Doesn’t he fit the part? You’d never guess he works full time at an inner-west restaurant.
Maddy, our bartender, turned up fashionably late and fashionably gloved. But I would expect nothing less from our Mads.
She too, was somewhat inappropriately dressed for the occasion, but decided the manure might be a good pedicure for her feet…
Still smiling after a hard day’s yakka.
But it wasn’t just staff that got their hand’s dirty.
Here’s my husband with one of his roots…
Does anybody else support me in a beard trim? It is like making out with a woolly mammoth. An aging woolly mammoth. Look at that grey in his beard people!
My belly button and I got amongst the action…

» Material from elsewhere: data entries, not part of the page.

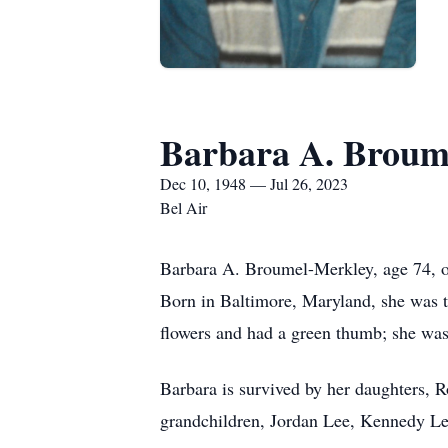
Barbara A. Broum
Dec 10, 1948 — Jul 26, 2023
Bel Air
Barbara A. Broumel-Merkley, age 74, o
Born in Baltimore, Maryland, she was t
flowers and had a green thumb; she w
Barbara is survived by her daughters,
grandchildren, Jordan Lee, Kennedy L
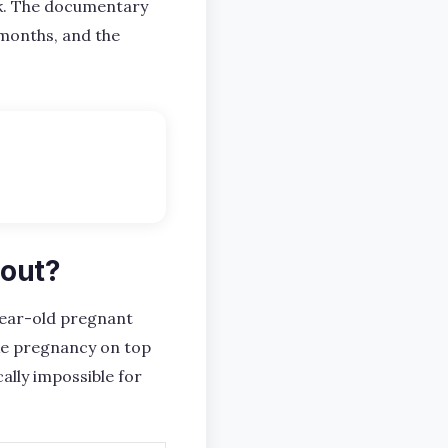
ck. The documentary
 months, and the
bout?
ear-old pregnant
ake pregnancy on top
ally impossible for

I also managed to wear the biggest hat in the world. It was like walking around with a UFO on my head.
At some point, pants became an unnecessary item…at least for some.
And don’t worry, it wasn’t just all work, work, work, we gave ’em a few minutes off for R&R.

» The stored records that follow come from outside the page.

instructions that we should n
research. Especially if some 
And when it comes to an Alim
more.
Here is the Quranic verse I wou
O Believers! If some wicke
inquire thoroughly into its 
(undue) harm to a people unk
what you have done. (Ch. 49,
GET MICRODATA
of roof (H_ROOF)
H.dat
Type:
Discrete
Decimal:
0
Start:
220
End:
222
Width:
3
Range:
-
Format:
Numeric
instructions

In addition to a two-year old, we also had to garden with our other brother’s young pup, Ruben. Wildly enthusiastic, but not entirely helpful some might say.

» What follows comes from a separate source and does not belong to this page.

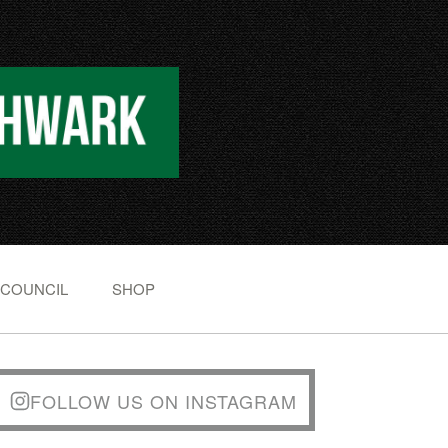
 COUNCIL
SHOP
FOLLOW US ON INSTAGRAM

We dug, we mended, we picked, plucked, potted and planted. Autumn delights are now in the ground, the back beds are ready for our winter selections and the herb beds are filled with different and interesting varietals ready for cocktails, Andy’s desserts and as seasonings in Gregory’s dishes.
In one short day, we accomplished what would ordinarily have taken us weeks. A few of us suffered aches and pains in the days to come (I tell ya, you know you’re 6 months pregnant after a day spent in the garden folks), but any immediate discomfort was treated that evening at Arcardia Liquors in Redfern, a favourite hang out for the staff.
Gregory and I know it and we tell them too, but it doesn’t go astray to make it public every now and again, that we’ve got a pretty excellent staff at Hartsyard.
Thanks gang, your worker bee efforts were truly, greatly appreciated.